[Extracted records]
————
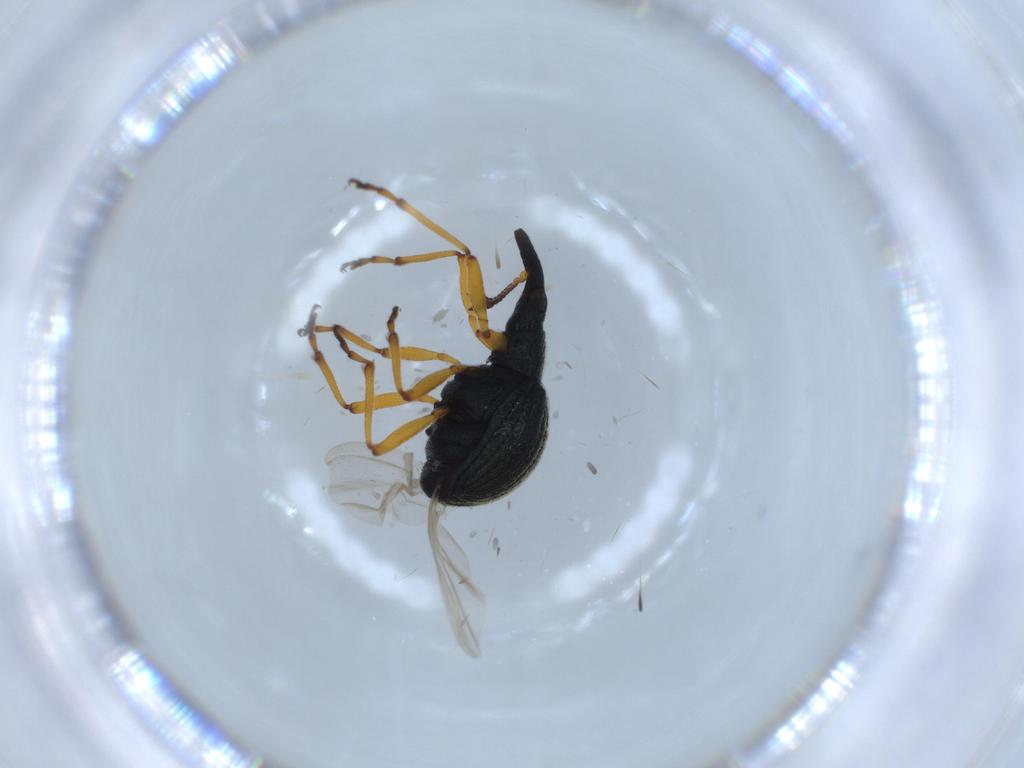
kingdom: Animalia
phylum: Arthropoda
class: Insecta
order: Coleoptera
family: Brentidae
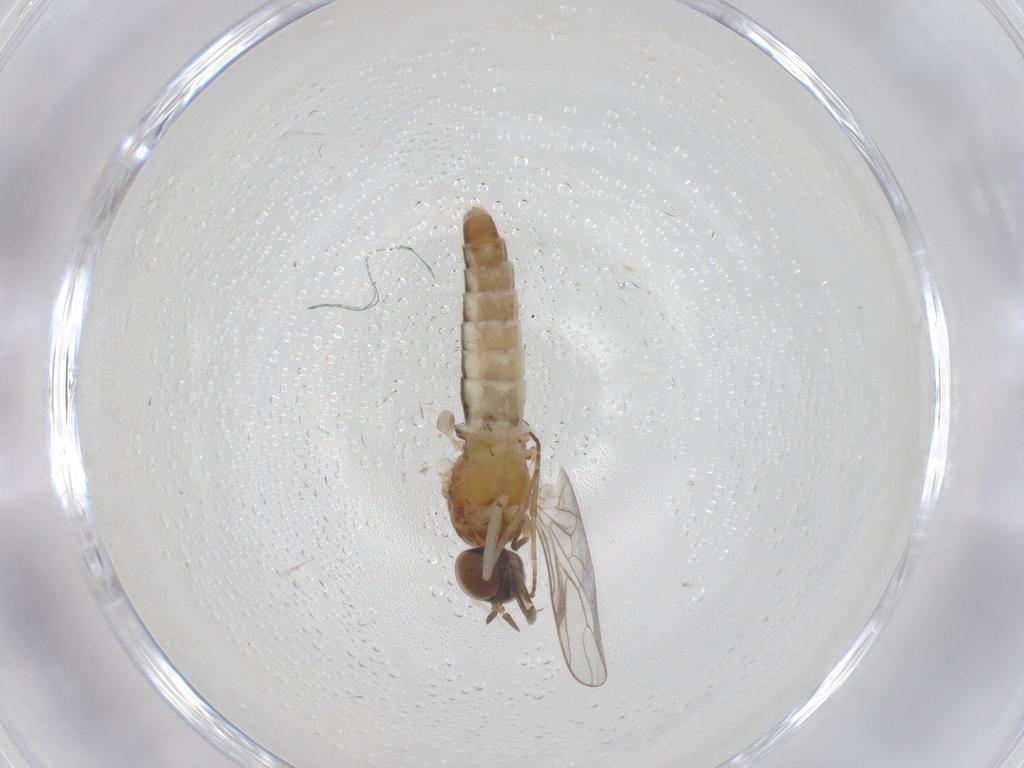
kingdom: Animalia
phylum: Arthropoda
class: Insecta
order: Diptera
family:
————
**Short exercise**:
Quote all the lines above word for word, leaving out the pictures.

**Result below**:
kingdom: Animalia
phylum: Arthropoda
class: Insecta
order: Coleoptera
family: Brentidae
kingdom: Animalia
phylum: Arthropoda
class: Insecta
order: Diptera
family:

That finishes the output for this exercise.